_Instructions to follow:_
In the Norfolk parking notes, what phrase appeared on the chalk board announcing the discounted parking price?

_Extracted text:_
--- START ---
Sunday, October 31, 2010

Norfolk notes - parking

As well as large buses on narrow roads, the other thing we encountered with the car was the posh car surcharge. While the majority of beach car parks are standardised pay and display jobs, there are one or two independents who vary their price according to season, weather, time of day, whim and, of course, whether they can be arsed spending the day in a shed. Examples of fluctuating prices include one where the chalk board announcing the discounted parking price included 'end of season sale'.

Ah, and a car park near some golf links. Since I've been coming here it's been looked after by a bloke in a caravan. The same bloke. The area is also home to, arguably, the best golf links in the world and I recall the time he advised me 'not to park at the far end, because that's where the helicopter will be landing because some golfers want to play this afternoon'. In that sentence the word 'tossers' is silent, but he managed to convey it.
--- END ---
_Data provided:_
--- START ---
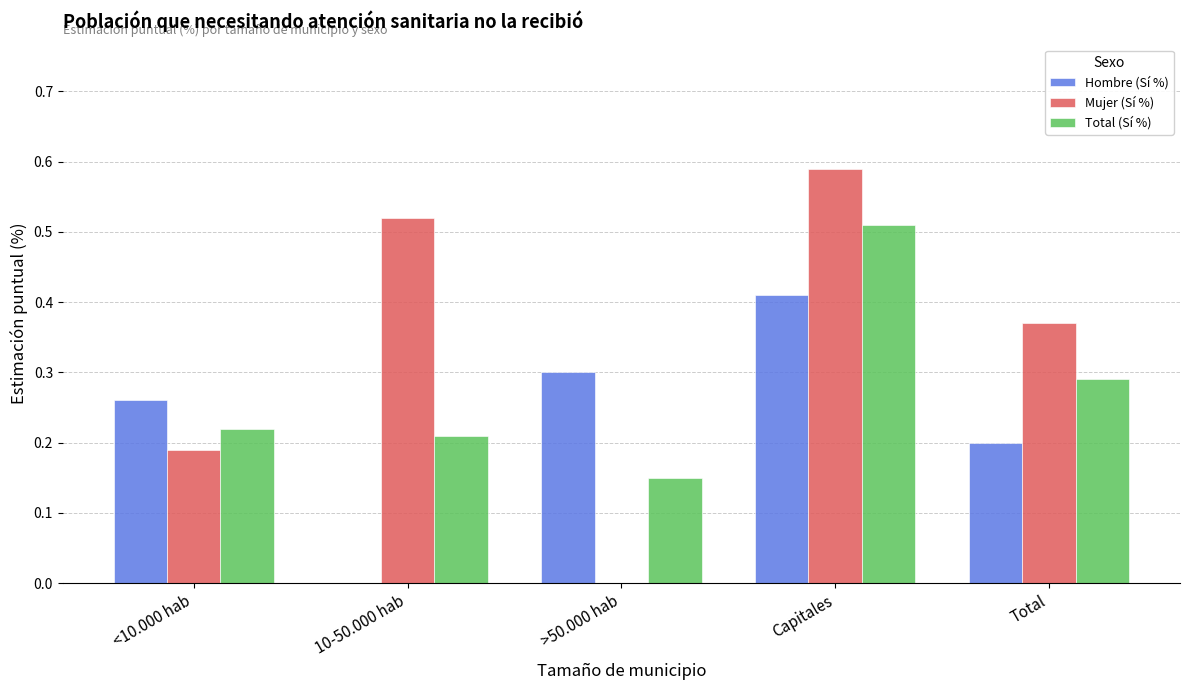

At which category is the sum across all series the highest?

Capitales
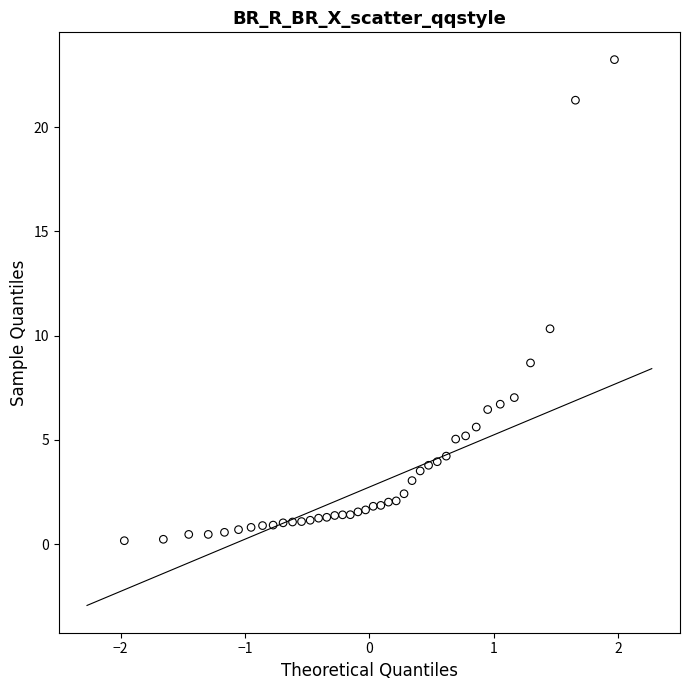

What is the range of X values (max minus min)?

3.9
--- END ---
_Exercise output:_
'End of season sale'